Save the file as “my key.bat” including quotes. Select any name but .bat is mandatory
*img205.imageshack.us/img205/6691/saveasinregjumprd7.jpg

Now open the .bat file u created.. 
Regedit will open and will jump automatically to the specified path….. 

Like this u can make ur own batch files which will automatically open the required path in registry….

This tutorial is over but here are some points that I wish to share…


> *img120.imageshack.us/img120/1540/indepthry8.jpg​
> _Q: Why we have to copy regjump.exe to “\WINDOWS\system32\”?_
> A: good question. Let me explain it in my own words.
> Whenever u type any command in cmd prompt and press enter, if it’s not an inbuilt command (like dir, cls, cd etc, often called internal commands during dos times…), then it will search or find the command (mainly exe file) in some path and will execute it. By default it will do this for paths (u can add more path;go to next question to find how)
> ...


That’s it … 
Hope u liked the tutorial…Don’t forget to give me responses and feedbacks…

Source


----------



## ico (Mar 16, 2008)

But that Regjump .bat file isn't going to work in the computers which don't have Regjump. Microsoft should release it as an update so that every computer has it.

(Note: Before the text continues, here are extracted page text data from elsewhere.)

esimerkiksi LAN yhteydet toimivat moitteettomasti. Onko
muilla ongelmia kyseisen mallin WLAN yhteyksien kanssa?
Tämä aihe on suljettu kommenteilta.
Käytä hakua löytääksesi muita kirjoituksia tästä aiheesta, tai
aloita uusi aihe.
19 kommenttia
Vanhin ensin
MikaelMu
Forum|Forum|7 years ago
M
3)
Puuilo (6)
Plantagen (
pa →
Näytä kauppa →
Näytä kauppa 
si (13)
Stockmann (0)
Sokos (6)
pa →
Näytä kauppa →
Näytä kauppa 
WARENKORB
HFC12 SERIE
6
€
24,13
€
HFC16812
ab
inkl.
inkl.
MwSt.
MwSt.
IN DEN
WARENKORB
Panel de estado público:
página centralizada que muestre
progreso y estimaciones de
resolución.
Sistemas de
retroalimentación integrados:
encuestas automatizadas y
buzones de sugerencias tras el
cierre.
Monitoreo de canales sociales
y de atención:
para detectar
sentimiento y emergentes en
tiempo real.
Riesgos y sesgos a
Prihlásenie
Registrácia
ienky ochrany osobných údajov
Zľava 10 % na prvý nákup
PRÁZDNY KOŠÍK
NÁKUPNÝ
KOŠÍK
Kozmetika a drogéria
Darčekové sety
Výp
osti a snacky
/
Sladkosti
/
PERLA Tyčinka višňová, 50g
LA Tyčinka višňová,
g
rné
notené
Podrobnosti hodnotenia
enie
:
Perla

Thanx for the tutorial......


----------



## adi007 (Mar 16, 2008)

yup you are right...
regjump is required....it's just 40KB 
I just hope that they include it in the next service pack.....


----------



## techy_geek (Mar 17, 2008)

thanks a lot *gigasmilies.googlepages.com/32a.gif


----------



## adi007 (Mar 17, 2008)

You're welcome...
BTW i am designing a softy which does it automatically...
all u have to do is run the softy..the softy runs in background...
just copy the regpath text....it will automatically navigate to the required reg path.... 
I need to obtain the permission from the regjump creator though...


----------



## casanova (Mar 17, 2008)

Good tut. Thanks.


----------



## anandk (Mar 17, 2008)

Really nice work there !


----------



## adi007 (Mar 17, 2008)

^^Thanks sir


----------



## topgear (Mar 18, 2008)

Nice Find.
Thanks for the tutorial.


----------



## pushkaraj (Mar 18, 2008)

Nice tut, adi. Keep up the good work


----------